Bonus: he also taught me water-witching that same week. There are people who will tell you that I was already good at the witchy part. Don't listen to them.

I survived today, obviously. There were some glitches, including one important function that was working last night but crapped out this morning and another important function whose launch is just going to have to be delayed for several months. Grrrrr. The day was hot and humid, a few F-bombs were dropped, I got carsick. I am, however, a goddess now. Ctrl+C, Ctrl+V, Ctrl+V, Ctrl+V, Ctrl+V, Ctrl+V, Ctrl+V, Ctrl+V is way faster than writing the required comments on paper.

5 comments:

Steve Bates said...

I worship at your feet, goddess. :)

My favorite desk-jockey-in-the-field story involves one of my music students at that small university 25 years ago. I taught recorder, the musical instrument (google it if you need to). This student, a big, burly, friendly, good-looking guy, was a geophysicist whose job occasionally required him to go out to rigs with the roughnecks. Most of the 18th-century recorder literature is best suited to the alto recorder, but it's not exactly a convenient pocket instrument (assembled, it's 16" to 18" long), so this fellow carried a sopranino recorder, half the length of an alto and an octave higher. He would practice out of sight of the workers, the sound covered by the ambient noise... but one day he got caught. He never lived it down... a gigantic man, playing a tiny instrument, one with a noticeably phallic shape that even three centuries ago people made jokes about...

hipparchia said...

really?! you were there?! three centuries ago?!

hehehehhee. a delightful story! thanks. i am musically klutzy, but have taken music lessons of many kinds for many years, among them the recorder.

Steve Bates said...

I'm pretty old, hipparchia, but not quite THAT old. Amazingly, those folks three centuries ago printed their jokes... they even wrote songs in which the shape of the recorder is referred to, with an audible wicked grin. Michael Powell would have been horrified!

Instruments were often used symbolically in, say, Bach's works. Recorder always symbolized one of two things that we would think of as opposites... either ascending to heaven, or the obvious sexual reference. No hobgoblin of foolish consistency afflicted their minds back then!

Keifus said...

Probably good thing you didn't google "fucking herpes," or "salamander-jacking" for that matter. I can only imagine.

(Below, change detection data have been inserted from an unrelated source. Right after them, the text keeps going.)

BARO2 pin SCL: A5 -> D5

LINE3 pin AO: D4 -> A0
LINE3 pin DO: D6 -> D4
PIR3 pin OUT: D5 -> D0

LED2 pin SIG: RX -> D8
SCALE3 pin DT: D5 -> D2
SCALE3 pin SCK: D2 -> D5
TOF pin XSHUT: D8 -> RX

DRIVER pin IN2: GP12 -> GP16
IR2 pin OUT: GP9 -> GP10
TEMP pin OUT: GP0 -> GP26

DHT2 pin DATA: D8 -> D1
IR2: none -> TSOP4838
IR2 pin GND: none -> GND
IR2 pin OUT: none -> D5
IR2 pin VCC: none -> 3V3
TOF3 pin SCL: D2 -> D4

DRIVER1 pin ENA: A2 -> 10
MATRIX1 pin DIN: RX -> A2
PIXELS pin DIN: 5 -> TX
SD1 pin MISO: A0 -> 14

Steve, it's my limited understanding that the flute and the recorder were basically, for a few good centuries, the same thing (at least in some places, or so I remember), that the standard flute, with the hole you blow across is a later orchestral invention. May be mis-remembering though.

K (insomina blows)

aoetlv: virtual aioli (spread on my imaginary sandwich)

Steve Bates said...

Keifus, it's more complicated than that... isn't everything? :)

In late 17th- and some of 18th-century England, the word "flute" (sometimes "common flute") meant recorder; that may account for the confusion. If you wanted to talk about the ancestor of today's transverse (cross-blown) flute, you called it "German flute." The dates of their origin, or of their importation into Western culture, are subject to debate, but some version of both instruments appears in Europe somewhere between the 12th and 14th centuries, with the cross-blown flute usually thought to have come first... no surprise there, as it is, in its primitive form, far easier to make.

In practical terms, from a player's standpoint, the two instruments are very different from one another, and I speak from decades of personal experience with both. Ability to play one of them most certainly does not confer ability to play the other! From teaching several professional modern wind instrument players to play recorder, I've observed that modern oboists find it easier than modern flutists... who'd a thunk it.